Testosterone and Bioavailable Testosterone Help to Distinguish between Mild Cushing’s Syndrome and Polycystic Ovarian Syndrome*

M E Pall 2, M C Lao 2, S S Patel 2, M L Lee 1, D E Ghods 1, D W Chandler 3, T C Friedman 1
PMCID: PMC2954657  NIHMSID: NIHMS237587  PMID: 18819057

Abstract

Women with Cushing’s syndrome (CS) and polycystic ovarian syndrome (PCOS) may present with similar symptoms. Subjects with mild CS lack clinical stigmata of classical CS and often have normal laboratory tests measuring hypercortisolism. Thus, distinguishing mild CS from PCOS may be difficult. We hypothesized that either total testosterone (TT) or bioavailable testosterone (BT) levels or the calculation of the free androgen index (FAI) would be low in patients with mild CS and elevated in patients with PCOS, and could help differentiate the two conditions. TT, BT, and FAI were measured in a group of 20 patients of reproductive age with mild CS and 20 PCOS patients matched for age and BMI. We used receiver operator characteristic (ROC) curves to assess the sensitivity and specificity of these measurements for the diagnosis of CS. TT (p<0.0001), BT (p=0.02), and FAI (p=0.003) were significantly elevated in PCOS patients compared to mild CS patients. Sex hormone-binding globulin was similar in both groups. The optimal cut-point for TT was 1.39 nmol/L, yielding a sensitivity of 95 % and a specificity of 70%. The cut-point for BT was 0.24 nmol/L, resulting in a sensitivity of 75 % and a specificity of 80%. The cut-point for FAI was 5.7, with a sensitivity of 88 % and a specificity of 60 %. We conclude that TT levels may be useful to discriminate between mild CS and PCOS. In patients with signs and symptoms consistent with CS and PCOS, a TT level of <1.39nmol/L warrants a workup for CS.

What you should do: What was the optimal total testosterone cut-point reported in the abstract on telling mild Cushing's syndrome apart from polycystic ovarian syndrome? The entries that come next are separate material with no connection to the abstract.

Dataset content:
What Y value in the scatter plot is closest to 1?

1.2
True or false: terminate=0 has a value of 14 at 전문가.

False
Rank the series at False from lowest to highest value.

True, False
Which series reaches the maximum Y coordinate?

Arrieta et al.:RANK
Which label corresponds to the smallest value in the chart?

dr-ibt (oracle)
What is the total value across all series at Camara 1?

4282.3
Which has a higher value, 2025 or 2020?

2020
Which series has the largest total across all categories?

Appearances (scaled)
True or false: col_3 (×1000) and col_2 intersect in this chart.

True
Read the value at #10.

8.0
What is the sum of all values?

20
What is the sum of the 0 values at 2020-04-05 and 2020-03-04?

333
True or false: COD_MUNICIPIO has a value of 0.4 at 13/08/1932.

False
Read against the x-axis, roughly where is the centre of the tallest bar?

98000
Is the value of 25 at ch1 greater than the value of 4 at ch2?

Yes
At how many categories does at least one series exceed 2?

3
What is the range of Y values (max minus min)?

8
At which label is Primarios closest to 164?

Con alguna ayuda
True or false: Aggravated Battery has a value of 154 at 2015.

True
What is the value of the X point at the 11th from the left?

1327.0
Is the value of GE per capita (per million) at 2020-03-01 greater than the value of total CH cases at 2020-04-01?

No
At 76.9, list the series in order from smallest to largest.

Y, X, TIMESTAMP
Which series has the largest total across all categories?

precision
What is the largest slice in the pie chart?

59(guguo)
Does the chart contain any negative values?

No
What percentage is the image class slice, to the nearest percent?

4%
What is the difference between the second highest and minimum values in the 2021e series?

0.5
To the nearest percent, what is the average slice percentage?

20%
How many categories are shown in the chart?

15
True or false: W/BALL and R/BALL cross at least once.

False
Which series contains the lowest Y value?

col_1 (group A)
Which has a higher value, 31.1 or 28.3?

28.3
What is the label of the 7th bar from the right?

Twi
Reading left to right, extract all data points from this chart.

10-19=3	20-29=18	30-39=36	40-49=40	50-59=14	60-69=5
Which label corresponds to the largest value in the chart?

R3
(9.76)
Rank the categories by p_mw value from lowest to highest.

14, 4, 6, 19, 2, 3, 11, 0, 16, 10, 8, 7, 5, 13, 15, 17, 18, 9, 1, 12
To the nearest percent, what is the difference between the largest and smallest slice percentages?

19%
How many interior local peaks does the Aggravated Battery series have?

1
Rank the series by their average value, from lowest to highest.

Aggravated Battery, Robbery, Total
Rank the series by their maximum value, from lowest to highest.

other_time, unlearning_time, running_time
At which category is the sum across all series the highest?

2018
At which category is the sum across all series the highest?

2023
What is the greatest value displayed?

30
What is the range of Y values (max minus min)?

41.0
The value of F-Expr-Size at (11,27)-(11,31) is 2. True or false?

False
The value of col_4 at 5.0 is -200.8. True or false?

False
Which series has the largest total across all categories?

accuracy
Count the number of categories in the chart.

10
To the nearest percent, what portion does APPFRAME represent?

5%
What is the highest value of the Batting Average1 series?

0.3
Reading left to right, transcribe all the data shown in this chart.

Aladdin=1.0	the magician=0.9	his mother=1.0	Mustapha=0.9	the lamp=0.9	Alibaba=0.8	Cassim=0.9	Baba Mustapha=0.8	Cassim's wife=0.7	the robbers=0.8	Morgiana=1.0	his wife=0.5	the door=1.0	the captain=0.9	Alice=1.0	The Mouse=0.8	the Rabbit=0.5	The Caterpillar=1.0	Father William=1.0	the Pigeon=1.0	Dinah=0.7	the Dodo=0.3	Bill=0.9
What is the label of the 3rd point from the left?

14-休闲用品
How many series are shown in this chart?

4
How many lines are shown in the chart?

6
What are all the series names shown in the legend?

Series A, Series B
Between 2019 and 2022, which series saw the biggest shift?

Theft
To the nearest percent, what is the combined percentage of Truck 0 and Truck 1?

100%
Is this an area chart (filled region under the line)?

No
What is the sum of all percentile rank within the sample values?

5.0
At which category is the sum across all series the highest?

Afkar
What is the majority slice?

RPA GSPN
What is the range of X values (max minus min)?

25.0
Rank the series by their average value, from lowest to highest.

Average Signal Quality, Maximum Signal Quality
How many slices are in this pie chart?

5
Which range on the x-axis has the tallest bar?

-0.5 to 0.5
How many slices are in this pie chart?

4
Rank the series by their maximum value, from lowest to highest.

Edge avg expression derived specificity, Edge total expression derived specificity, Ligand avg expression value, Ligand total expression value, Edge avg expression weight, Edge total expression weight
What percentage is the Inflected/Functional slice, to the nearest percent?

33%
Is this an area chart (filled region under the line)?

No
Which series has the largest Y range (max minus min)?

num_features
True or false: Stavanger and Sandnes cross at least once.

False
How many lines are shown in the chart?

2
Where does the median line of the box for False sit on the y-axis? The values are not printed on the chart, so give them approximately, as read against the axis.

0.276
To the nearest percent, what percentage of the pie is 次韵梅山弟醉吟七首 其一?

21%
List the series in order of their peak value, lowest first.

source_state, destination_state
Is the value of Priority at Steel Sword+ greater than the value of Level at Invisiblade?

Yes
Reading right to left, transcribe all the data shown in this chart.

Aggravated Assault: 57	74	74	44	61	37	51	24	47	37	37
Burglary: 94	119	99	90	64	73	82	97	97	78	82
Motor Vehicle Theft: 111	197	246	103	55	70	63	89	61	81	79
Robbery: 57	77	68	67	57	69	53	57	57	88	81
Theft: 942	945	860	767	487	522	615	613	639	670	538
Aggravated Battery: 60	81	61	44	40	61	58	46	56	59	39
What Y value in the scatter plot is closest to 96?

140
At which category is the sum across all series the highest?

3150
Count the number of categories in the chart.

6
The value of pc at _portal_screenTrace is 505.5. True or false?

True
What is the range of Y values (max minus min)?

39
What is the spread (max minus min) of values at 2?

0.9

Written response: 1.39 nmol/L